The Astoria City Council on Tuesday approved thinning two overly dense swaths of the Bear Creek watershed.
The 3,700-acre watershed provides the city's drinking water. In 2015, the city agreed to limit logging in exchange for banking carbon sequestration credits sold to industrial polluters to offset their environmental impact.
The City Council approved taking bids on a 43-acre thinning in the northwest corner of the watershed this summer that would mimic historic forests and could earn the city $250,000.
Known as a variable retention harvest, the thinning would leave 30% to 50% of existing trees, mimicking the spacing of old growth forests. Benjamin Hayes, the city forester, said the project would also increase the species diversity of a stand dominated by hemlocks.

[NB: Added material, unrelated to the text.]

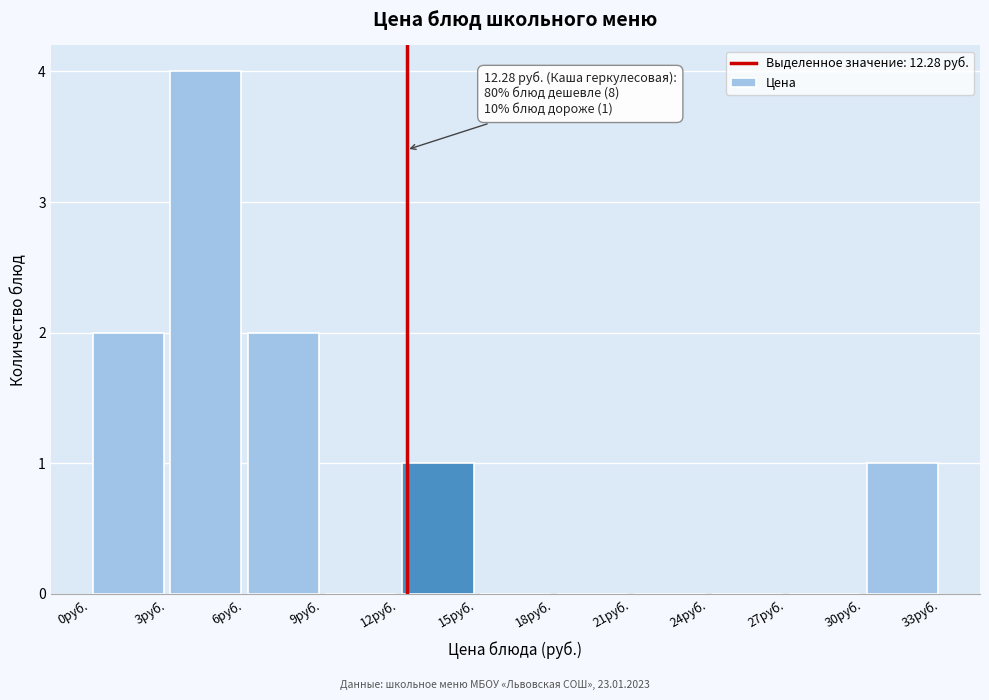

Over which range of the x-axis is the bar tallest?

3 to 6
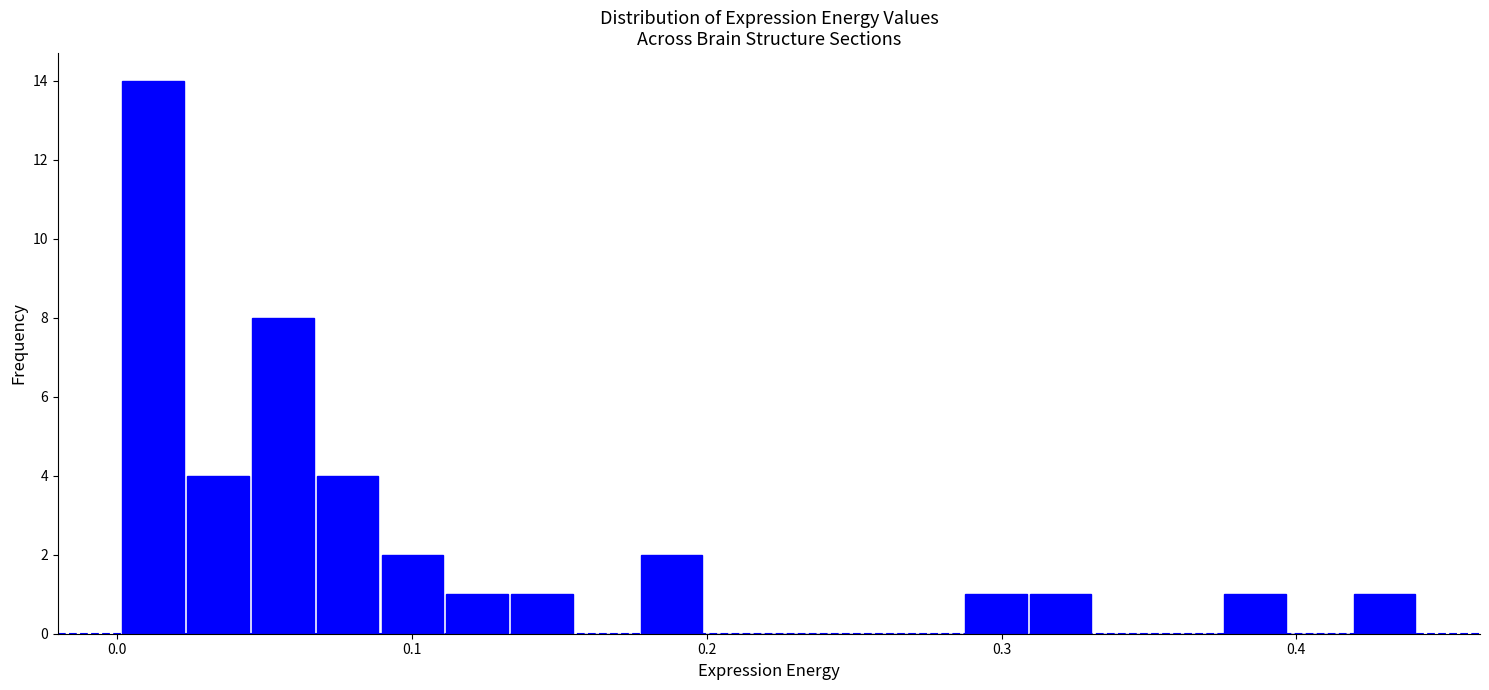

Read against the x-axis, roughly where is the centre of the tallest bar?

0.01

“When we replant, for instance, we’re putting in cedar, but we’re also retaining all of the spruce and cedar — some alder – and increasing the species diversity across the whole northwest portion of the watershed,” Hayes said.
The city did not have a harvest in 2020, when it sold $837,500 worth of carbon sequestration credits. With the city unable to make profitable timber sales some years, city staff is looking at how to supplement capital improvement funds with carbon sequestration credits.
The City Council also approved taking bids on a 70-acre thinning of new forest just west of the main Bear Creek Reservoir planted after a windstorm in 2007. The 14-year-old forest has grown to around 1,000 trees per acre, too dense for healthy growth and too small to have any commercial value. The thinning project would reduce the density to around 300 trees per acre and cost the city between $20,000 and $30,000.
Hayes has pointed to such thinning projects as a primary method of forest stewardship in the Bear Creek watershed, along with road maintenance to improve water quality.